Short exercise 1
Copy the following lines of the listing below without alteration: begin at the line that contains "Segment inferior vena" and continue through the final line of the listing, including both ends. Leave the pictures out of your answer.

___ Text segment

Mr Rooney lived a “very long and good life . . . this wonderful story of a wonderful man,” Cardinal Donald Wuerl said during his homily.
The cardinal spoke of Mr Rooney’s involvement in starting The Ireland Funds, and of the businessman’s vision for a peaceful Ireland and his support for integrated education for young Catholic and Protestant children in Northern Ireland.
One of Mr Rooney’s lasting legacies is the creation of the “Rooney Rule”, which requires NFL teams interview minority candidates for head coaching jobs.
In 1976, Mr Rooney and Irish businessman Sir Anthony O’Reilly, then a senior executive at food group Heinz, established the Ireland Funds in Pittsburgh to raise money aimed at promoting peace and reconciliation in Ireland from Irish Americans who wanted to help Northern Ireland during the Troubles.
The charity helped draw money away from the republican movement which was raising funds at the time through Noraid in the US.
The Ireland Funds, which marked its 40th anniversary last year, has raised more than $550 million (€519 million) in 12 countries for more than 3,000 non-profit groups in Ireland and elsewhere.
Among the Irish in attendance were Ireland’s ambassador in Washington Anne Anderson, hotelier John Fitzpatrick and Kieran McLoughlin, chairman and chief executive of The Ireland Funds, the charity Mr Rooney helped co-found 41 years ago, and Peter McKenna, stadium director of Croke Park.

______

Short exercise 2
Repeat, word for word, the portion of the text about Mr Rooney above that begins at the words "The Ireland Funds, which" and stops after the words "of Croke Park.".

___ Record extracts

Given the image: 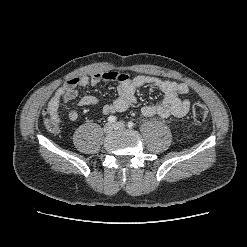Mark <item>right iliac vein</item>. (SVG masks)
<instances>
[{
    "label": "right iliac vein",
    "instance_id": "1",
    "mask_svg": "<svg viewBox=\"0 0 247 247\" xmlns=\"http://www.w3.org/2000/svg\"><path fill=\"white\" fill-rule=\"evenodd\" d=\"M113 130V125L111 123H106L104 125V132L110 133Z\"/></svg>",
    "mask_w": 247,
    "mask_h": 247
}]
</instances>
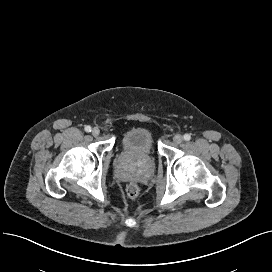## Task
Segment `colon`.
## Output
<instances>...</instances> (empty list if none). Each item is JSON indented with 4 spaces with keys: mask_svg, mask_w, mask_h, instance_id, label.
Wrapping results in <instances>:
<instances>
[{
    "mask_svg": "<svg viewBox=\"0 0 272 272\" xmlns=\"http://www.w3.org/2000/svg\"><path fill=\"white\" fill-rule=\"evenodd\" d=\"M126 192H127V195L130 197V198H135L138 196L139 192H140V189H139V186L135 183H131L127 186L126 188Z\"/></svg>",
    "mask_w": 272,
    "mask_h": 272,
    "instance_id": "colon-1",
    "label": "colon"
}]
</instances>
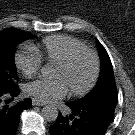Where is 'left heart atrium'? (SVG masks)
I'll use <instances>...</instances> for the list:
<instances>
[{
    "label": "left heart atrium",
    "instance_id": "1",
    "mask_svg": "<svg viewBox=\"0 0 135 135\" xmlns=\"http://www.w3.org/2000/svg\"><path fill=\"white\" fill-rule=\"evenodd\" d=\"M68 87L62 79L37 80L27 85V92L42 102H51L66 95Z\"/></svg>",
    "mask_w": 135,
    "mask_h": 135
}]
</instances>
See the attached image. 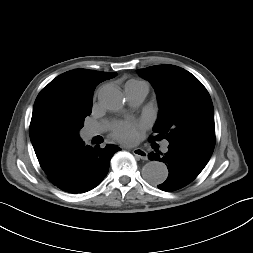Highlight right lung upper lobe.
Here are the masks:
<instances>
[{
	"mask_svg": "<svg viewBox=\"0 0 253 253\" xmlns=\"http://www.w3.org/2000/svg\"><path fill=\"white\" fill-rule=\"evenodd\" d=\"M116 75L117 73L75 69L57 76L38 94L33 106L29 134L40 166L47 175H51L66 152L81 141L56 128L51 122V115L92 104L95 87Z\"/></svg>",
	"mask_w": 253,
	"mask_h": 253,
	"instance_id": "obj_1",
	"label": "right lung upper lobe"
}]
</instances>
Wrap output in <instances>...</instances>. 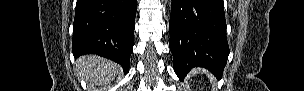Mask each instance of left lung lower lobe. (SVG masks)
I'll use <instances>...</instances> for the list:
<instances>
[{
  "label": "left lung lower lobe",
  "instance_id": "0a47b994",
  "mask_svg": "<svg viewBox=\"0 0 304 91\" xmlns=\"http://www.w3.org/2000/svg\"><path fill=\"white\" fill-rule=\"evenodd\" d=\"M226 28L223 0H173L169 46L181 80L193 67L222 77L230 52Z\"/></svg>",
  "mask_w": 304,
  "mask_h": 91
}]
</instances>
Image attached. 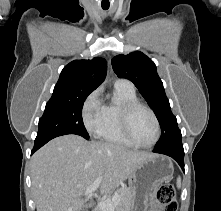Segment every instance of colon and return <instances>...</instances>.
Wrapping results in <instances>:
<instances>
[{"label":"colon","instance_id":"obj_1","mask_svg":"<svg viewBox=\"0 0 221 211\" xmlns=\"http://www.w3.org/2000/svg\"><path fill=\"white\" fill-rule=\"evenodd\" d=\"M156 205L158 211H177L175 190L172 184L161 185L157 193Z\"/></svg>","mask_w":221,"mask_h":211}]
</instances>
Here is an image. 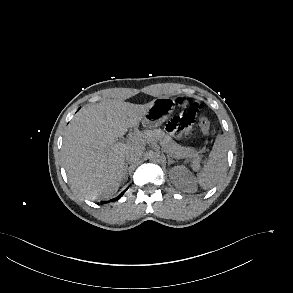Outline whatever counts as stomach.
Masks as SVG:
<instances>
[{
	"label": "stomach",
	"mask_w": 293,
	"mask_h": 293,
	"mask_svg": "<svg viewBox=\"0 0 293 293\" xmlns=\"http://www.w3.org/2000/svg\"><path fill=\"white\" fill-rule=\"evenodd\" d=\"M174 99L159 97L152 101L151 107L142 118V124L146 128H154L161 125L173 112Z\"/></svg>",
	"instance_id": "obj_1"
}]
</instances>
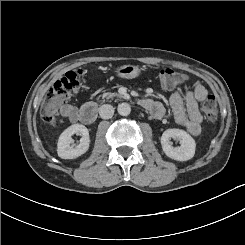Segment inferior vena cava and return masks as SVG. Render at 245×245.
Listing matches in <instances>:
<instances>
[{"label": "inferior vena cava", "instance_id": "602c4592", "mask_svg": "<svg viewBox=\"0 0 245 245\" xmlns=\"http://www.w3.org/2000/svg\"><path fill=\"white\" fill-rule=\"evenodd\" d=\"M99 114L102 119H110L113 117L114 108L109 104H104L100 107Z\"/></svg>", "mask_w": 245, "mask_h": 245}]
</instances>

______

Written solution 1
Segment inferior vena cava and return masks as SVG. Render at 245×245.
Listing matches in <instances>:
<instances>
[{"label": "inferior vena cava", "instance_id": "602c4592", "mask_svg": "<svg viewBox=\"0 0 245 245\" xmlns=\"http://www.w3.org/2000/svg\"><path fill=\"white\" fill-rule=\"evenodd\" d=\"M99 114L102 119H110L113 117L114 108L109 104H104L100 107Z\"/></svg>", "mask_w": 245, "mask_h": 245}]
</instances>

Written solution 2
The Ireland Funds, which marked its 40th anniversary last year, has raised more than $550 million (€519 million) in 12 countries for more than 3,000 non-profit groups in Ireland and elsewhere.
Among the Irish in attendance were Ireland’s ambassador in Washington Anne Anderson, hotelier John Fitzpatrick and Kieran McLoughlin, chairman and chief executive of The Ireland Funds, the charity Mr Rooney helped co-found 41 years ago, and Peter McKenna, stadium director of Croke Park.